Without assigning initial blame for the decades-long conflict, both Israel’s and Gaza’s self-preservation is justified. Israelis living within Israel’s original borders deserve to go about their lives in peace, as do Palestinians on land they have owned for generations.

Unfortunately, actions and decisions of the past have occasionally led to outbursts of violence. Politicians on each side latched on to such incidents for their own gain, using fear not as a crutch but like bread in a famine. Each attack, each incursion, each “noble” retaliation only strengthened each side’s political standing.

As a result, escalating the conflict has cemented the power of the warring leaders — Prime Minister Benjamin Netanyahu of Israel, and Hamas, a group with terrorist ties that controls the Gaza Strip. Each vows to defend its people and not negotiate with the terrorists on the other side. It actually sounds a bit like the hot air blowing out of the U.S. Congress.

While a long-term solution doesn’t seem to be in sight, steps can be taken in the direction of productive cease-fires and talks. For one thing, the United States can stop fueling the cycle of retribution. While Secretary of State John Kerry shuttled from Paris to Cairo trying to drum up a cease-fire in July, the U.S. was resupplying Israeli forces with grenades and mortar rounds. Pentagon press secretary John Kirby said, “The United States is committed to the security of Israel, and it is vital to U.S. national interests to assist Israel to develop and maintain a strong and ready self-defense capability.”

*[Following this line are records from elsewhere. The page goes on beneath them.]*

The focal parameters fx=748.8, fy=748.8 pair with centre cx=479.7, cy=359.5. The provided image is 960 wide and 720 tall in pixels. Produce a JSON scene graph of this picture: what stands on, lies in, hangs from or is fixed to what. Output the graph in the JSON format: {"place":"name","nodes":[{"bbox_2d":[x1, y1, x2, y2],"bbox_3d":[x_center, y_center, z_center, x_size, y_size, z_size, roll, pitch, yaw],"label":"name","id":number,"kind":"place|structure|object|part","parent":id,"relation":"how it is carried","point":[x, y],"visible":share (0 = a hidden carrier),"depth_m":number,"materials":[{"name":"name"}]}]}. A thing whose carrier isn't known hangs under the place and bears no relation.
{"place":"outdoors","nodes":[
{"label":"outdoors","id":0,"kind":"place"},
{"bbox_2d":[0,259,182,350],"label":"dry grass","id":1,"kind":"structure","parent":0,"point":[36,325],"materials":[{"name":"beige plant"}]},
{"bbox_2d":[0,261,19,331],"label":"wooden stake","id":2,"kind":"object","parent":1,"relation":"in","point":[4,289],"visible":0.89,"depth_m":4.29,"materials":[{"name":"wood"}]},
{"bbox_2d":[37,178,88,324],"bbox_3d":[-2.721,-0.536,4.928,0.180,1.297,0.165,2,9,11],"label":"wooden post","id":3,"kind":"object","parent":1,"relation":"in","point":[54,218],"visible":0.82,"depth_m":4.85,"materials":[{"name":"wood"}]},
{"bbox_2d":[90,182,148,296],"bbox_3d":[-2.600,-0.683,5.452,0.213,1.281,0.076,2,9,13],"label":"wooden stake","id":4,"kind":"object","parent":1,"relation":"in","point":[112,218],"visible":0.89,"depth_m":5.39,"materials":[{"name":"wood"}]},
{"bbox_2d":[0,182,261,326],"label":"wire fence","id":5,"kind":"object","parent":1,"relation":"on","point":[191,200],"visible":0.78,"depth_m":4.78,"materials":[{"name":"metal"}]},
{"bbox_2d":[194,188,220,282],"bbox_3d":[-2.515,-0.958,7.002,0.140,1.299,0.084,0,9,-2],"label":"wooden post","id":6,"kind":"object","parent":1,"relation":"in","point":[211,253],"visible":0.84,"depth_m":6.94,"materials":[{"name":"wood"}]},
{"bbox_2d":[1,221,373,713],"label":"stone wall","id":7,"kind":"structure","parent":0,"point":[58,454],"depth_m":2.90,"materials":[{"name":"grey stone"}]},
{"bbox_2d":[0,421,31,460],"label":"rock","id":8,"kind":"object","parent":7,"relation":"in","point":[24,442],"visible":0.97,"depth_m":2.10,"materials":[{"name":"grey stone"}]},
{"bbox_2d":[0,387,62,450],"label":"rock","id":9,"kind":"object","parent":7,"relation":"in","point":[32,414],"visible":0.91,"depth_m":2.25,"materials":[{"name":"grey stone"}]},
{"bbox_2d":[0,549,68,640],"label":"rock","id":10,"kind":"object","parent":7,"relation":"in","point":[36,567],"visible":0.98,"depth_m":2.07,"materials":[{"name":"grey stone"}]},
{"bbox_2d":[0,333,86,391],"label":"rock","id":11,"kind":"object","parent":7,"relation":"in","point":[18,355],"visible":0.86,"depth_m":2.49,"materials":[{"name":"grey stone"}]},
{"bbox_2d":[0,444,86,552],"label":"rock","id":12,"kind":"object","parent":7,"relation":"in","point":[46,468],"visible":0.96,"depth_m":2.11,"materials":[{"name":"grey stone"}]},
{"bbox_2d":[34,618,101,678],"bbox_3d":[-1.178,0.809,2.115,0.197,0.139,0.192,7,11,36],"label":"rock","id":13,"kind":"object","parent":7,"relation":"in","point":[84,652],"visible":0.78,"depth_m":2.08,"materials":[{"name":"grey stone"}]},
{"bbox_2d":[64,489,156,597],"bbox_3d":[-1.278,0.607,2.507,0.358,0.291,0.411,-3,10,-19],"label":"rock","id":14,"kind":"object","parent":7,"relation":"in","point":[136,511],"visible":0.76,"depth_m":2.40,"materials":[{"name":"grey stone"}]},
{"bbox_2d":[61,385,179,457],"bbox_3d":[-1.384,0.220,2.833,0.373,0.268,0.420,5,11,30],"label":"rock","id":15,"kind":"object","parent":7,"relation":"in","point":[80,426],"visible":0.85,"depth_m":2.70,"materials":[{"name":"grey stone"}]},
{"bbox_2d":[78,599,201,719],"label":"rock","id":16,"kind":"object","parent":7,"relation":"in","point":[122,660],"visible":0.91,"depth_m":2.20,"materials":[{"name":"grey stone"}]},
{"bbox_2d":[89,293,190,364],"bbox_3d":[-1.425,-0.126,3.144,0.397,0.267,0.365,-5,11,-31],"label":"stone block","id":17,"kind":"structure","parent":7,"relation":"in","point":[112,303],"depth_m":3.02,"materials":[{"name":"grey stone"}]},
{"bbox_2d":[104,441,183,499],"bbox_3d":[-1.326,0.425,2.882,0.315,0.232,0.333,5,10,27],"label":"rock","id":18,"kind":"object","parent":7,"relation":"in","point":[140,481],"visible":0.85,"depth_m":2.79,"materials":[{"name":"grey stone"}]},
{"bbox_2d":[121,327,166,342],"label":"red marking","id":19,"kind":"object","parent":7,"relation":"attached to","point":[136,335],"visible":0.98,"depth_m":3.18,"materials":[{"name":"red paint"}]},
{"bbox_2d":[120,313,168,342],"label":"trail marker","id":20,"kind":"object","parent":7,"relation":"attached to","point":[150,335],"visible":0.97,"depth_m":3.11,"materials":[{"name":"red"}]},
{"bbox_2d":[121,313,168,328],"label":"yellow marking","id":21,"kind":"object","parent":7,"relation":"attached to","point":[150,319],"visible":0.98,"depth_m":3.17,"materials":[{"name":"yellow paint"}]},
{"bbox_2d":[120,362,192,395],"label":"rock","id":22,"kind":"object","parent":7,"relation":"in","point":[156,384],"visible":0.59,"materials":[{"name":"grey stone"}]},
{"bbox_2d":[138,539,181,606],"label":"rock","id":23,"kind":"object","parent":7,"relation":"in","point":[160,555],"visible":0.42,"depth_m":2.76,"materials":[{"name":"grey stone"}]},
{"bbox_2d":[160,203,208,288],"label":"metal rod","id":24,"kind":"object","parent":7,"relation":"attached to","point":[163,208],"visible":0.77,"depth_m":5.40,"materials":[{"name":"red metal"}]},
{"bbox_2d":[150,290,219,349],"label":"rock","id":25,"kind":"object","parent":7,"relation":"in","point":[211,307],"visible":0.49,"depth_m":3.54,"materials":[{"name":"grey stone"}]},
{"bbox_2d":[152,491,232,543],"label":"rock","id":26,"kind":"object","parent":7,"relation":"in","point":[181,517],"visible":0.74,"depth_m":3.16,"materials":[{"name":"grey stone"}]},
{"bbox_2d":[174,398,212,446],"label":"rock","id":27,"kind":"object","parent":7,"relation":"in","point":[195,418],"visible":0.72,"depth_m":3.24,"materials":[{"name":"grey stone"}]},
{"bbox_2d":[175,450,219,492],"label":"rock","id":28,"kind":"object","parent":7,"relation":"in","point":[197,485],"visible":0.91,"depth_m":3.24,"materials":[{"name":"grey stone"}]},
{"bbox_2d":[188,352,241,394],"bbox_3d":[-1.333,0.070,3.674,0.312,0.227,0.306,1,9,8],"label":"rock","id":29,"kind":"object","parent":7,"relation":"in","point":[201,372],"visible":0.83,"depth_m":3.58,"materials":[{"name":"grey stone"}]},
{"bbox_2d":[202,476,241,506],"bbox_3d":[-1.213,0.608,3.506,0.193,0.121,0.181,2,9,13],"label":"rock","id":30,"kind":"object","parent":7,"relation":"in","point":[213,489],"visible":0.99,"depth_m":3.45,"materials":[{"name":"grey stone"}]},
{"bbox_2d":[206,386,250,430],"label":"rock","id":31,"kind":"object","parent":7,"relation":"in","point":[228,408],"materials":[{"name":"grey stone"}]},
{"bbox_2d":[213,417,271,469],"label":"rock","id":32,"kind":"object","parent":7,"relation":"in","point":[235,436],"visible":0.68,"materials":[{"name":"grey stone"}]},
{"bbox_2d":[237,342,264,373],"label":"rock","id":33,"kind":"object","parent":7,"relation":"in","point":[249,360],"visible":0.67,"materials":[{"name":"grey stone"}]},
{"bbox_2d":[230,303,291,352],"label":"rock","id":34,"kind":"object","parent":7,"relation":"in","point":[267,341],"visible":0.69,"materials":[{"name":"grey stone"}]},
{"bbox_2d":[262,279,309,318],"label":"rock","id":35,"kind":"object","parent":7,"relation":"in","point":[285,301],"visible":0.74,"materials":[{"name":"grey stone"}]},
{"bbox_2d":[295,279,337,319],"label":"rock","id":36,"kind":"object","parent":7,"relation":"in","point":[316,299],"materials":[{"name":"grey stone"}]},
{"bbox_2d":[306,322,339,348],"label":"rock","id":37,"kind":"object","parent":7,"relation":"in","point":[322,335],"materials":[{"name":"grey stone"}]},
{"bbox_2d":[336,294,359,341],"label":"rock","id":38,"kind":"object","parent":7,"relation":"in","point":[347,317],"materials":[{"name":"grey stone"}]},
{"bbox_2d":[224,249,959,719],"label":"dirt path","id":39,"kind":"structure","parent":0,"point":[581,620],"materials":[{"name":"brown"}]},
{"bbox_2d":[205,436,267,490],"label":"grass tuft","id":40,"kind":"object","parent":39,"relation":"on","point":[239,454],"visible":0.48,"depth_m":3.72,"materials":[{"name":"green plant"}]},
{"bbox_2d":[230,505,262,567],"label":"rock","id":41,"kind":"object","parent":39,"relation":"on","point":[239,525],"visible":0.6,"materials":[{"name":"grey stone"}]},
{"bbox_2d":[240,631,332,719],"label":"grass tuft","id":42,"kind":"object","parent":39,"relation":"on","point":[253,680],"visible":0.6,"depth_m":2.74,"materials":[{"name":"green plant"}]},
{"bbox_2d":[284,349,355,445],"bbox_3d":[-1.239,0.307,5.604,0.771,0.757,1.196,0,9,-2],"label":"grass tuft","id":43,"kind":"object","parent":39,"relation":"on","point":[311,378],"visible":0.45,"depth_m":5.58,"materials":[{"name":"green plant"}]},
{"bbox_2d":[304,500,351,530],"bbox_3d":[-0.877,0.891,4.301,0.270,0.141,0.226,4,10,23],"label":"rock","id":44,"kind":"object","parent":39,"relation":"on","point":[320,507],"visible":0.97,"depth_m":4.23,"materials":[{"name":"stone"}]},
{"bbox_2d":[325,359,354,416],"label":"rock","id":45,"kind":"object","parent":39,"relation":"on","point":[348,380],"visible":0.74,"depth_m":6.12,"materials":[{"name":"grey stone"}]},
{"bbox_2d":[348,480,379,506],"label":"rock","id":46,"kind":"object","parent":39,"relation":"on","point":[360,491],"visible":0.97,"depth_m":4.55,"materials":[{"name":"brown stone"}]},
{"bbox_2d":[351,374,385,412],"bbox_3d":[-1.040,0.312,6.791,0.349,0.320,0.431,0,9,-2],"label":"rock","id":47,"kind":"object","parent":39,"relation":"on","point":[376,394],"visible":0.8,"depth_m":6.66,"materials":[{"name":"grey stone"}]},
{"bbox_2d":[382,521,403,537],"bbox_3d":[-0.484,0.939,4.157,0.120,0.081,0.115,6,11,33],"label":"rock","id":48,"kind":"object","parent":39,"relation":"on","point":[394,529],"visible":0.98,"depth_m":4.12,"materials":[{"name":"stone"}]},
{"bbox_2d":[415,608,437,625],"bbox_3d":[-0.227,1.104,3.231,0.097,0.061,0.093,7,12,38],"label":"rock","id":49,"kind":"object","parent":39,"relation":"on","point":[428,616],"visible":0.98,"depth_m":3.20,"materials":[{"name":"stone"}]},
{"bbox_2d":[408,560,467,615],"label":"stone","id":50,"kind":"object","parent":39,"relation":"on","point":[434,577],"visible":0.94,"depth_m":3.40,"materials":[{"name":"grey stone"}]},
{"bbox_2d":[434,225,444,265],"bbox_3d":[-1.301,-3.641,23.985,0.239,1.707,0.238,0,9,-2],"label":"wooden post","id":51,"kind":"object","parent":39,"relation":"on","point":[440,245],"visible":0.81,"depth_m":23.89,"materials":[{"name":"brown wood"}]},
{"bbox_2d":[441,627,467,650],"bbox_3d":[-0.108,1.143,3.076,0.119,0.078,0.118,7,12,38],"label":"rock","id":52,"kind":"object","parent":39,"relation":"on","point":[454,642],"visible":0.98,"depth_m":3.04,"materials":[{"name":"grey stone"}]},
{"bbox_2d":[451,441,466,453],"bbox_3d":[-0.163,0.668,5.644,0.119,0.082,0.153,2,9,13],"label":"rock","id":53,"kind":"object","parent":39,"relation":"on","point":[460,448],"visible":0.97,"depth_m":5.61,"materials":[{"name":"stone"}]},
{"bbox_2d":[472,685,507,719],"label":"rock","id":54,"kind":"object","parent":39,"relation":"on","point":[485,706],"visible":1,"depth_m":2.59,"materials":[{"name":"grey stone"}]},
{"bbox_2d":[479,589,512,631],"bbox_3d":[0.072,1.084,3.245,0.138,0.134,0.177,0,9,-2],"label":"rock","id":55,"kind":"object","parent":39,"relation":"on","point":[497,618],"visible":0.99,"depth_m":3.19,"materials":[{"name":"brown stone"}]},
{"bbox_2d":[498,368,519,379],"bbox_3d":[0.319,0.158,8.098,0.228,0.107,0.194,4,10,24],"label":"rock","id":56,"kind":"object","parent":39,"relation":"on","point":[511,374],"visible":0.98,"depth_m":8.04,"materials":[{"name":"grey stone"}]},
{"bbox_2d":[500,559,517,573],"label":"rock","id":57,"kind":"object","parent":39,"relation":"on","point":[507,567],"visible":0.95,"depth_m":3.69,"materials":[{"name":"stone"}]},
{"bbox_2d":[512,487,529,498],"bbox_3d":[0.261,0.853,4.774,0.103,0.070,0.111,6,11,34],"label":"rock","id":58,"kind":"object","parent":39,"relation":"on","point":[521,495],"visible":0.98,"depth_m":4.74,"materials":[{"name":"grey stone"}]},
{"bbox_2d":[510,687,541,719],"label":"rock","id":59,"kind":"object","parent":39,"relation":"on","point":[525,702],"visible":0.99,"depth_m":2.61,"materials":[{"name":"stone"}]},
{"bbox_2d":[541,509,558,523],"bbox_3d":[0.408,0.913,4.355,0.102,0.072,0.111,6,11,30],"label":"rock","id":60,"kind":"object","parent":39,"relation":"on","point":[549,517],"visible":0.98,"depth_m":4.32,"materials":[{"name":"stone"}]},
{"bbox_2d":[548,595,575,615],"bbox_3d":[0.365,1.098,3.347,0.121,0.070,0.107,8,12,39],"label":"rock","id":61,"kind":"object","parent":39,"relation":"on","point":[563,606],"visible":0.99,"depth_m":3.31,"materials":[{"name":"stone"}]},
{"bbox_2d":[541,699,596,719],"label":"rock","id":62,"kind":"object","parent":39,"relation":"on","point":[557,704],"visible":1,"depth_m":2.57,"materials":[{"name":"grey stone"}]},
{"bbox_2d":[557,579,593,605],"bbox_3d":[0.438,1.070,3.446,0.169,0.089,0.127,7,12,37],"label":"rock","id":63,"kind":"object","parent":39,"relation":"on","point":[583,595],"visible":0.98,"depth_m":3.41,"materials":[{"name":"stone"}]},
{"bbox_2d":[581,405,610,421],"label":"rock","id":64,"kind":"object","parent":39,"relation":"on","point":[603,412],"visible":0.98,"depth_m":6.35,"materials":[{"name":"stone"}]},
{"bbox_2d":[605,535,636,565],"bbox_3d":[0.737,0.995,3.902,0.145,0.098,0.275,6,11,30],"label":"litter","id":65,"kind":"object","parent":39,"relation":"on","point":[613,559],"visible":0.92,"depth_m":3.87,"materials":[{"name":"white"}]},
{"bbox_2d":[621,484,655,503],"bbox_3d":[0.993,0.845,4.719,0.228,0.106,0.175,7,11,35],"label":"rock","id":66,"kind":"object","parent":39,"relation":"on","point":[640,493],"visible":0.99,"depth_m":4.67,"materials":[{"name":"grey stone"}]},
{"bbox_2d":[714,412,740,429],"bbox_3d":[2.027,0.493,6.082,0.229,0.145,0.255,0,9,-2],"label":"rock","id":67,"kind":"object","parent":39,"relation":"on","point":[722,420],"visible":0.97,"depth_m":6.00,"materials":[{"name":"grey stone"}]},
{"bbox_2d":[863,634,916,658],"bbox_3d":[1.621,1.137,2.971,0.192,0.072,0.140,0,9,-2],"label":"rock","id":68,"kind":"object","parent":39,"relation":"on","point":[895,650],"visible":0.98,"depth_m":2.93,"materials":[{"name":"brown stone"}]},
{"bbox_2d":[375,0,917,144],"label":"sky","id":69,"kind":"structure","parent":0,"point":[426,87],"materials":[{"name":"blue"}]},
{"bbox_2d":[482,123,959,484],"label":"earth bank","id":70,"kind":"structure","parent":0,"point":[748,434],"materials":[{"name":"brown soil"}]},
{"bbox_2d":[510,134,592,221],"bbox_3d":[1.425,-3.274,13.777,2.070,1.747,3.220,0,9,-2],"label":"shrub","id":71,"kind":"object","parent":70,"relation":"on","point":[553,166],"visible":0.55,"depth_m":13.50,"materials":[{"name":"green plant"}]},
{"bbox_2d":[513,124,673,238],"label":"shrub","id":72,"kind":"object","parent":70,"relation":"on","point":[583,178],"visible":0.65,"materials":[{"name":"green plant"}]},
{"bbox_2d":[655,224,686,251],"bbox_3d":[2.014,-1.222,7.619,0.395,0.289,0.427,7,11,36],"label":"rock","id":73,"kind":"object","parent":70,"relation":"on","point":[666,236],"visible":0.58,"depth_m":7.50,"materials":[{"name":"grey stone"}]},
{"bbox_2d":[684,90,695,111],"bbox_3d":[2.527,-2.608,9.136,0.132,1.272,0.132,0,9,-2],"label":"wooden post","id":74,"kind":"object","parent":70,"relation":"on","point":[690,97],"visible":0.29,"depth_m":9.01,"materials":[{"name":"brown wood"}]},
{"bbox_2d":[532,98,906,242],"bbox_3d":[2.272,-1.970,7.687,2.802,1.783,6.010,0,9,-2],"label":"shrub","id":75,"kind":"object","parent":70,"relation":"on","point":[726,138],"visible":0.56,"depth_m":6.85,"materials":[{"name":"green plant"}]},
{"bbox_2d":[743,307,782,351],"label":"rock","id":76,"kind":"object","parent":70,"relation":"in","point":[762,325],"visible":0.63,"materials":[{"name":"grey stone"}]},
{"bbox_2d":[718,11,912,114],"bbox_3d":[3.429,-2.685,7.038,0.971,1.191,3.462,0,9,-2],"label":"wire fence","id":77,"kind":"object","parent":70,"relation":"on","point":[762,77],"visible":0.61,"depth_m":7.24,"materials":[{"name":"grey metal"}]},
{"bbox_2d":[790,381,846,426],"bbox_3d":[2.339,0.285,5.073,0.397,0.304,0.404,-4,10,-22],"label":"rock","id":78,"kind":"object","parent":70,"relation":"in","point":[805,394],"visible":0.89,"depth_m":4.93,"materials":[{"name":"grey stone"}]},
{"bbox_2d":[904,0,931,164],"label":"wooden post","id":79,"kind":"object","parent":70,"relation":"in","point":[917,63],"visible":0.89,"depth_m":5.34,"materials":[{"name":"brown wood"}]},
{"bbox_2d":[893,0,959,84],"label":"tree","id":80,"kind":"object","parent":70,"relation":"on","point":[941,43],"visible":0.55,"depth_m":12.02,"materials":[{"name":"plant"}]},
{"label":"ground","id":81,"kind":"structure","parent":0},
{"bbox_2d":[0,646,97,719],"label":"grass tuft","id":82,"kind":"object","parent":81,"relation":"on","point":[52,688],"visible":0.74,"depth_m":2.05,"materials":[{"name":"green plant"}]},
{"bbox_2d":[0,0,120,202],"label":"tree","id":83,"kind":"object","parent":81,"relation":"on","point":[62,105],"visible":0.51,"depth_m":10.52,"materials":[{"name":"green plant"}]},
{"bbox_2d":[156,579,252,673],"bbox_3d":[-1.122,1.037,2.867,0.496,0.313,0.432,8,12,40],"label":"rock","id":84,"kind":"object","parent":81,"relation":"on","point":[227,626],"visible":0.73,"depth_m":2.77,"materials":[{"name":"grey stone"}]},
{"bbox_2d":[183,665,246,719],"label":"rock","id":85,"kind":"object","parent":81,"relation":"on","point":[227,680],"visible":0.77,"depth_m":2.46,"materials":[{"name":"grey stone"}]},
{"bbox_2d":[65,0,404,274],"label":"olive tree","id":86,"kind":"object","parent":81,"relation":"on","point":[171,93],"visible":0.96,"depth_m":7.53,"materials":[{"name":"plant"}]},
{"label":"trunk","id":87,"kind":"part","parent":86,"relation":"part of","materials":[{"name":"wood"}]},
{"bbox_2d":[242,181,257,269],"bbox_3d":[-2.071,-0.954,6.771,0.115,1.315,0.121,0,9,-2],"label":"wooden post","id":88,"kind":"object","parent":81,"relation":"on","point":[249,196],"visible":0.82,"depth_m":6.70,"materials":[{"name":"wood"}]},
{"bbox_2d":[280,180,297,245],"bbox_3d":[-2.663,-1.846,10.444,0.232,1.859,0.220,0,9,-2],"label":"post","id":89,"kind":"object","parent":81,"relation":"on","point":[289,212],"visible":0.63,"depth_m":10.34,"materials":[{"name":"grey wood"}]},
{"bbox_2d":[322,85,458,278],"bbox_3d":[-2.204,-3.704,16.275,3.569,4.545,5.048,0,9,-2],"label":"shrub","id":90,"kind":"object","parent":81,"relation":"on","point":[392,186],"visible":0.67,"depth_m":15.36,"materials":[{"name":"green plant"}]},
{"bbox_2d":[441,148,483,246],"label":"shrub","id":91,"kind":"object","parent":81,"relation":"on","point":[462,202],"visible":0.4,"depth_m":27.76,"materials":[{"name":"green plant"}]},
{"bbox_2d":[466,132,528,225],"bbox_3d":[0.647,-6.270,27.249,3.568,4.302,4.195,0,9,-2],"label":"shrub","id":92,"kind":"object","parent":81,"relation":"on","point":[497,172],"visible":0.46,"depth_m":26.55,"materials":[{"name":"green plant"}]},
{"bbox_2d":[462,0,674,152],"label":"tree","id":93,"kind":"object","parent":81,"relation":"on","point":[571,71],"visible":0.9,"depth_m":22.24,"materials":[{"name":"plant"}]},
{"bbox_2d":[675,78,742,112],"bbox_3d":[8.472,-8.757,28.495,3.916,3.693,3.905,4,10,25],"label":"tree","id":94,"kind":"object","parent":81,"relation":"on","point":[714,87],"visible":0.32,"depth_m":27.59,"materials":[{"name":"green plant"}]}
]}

Lasting peace won’t be possible if parties who say they want it keep their favored side stocked with ammunition that rains down on more innocents than combatants. Israel has Gaza under a siege to starve its terrorists. The U.S. and other players should use that inspiration. The U.S. and other external powers should starve the hawks on both sides of the weapons that keep their agendas in power. Until then, every rocket and every missile will only empower every enemy.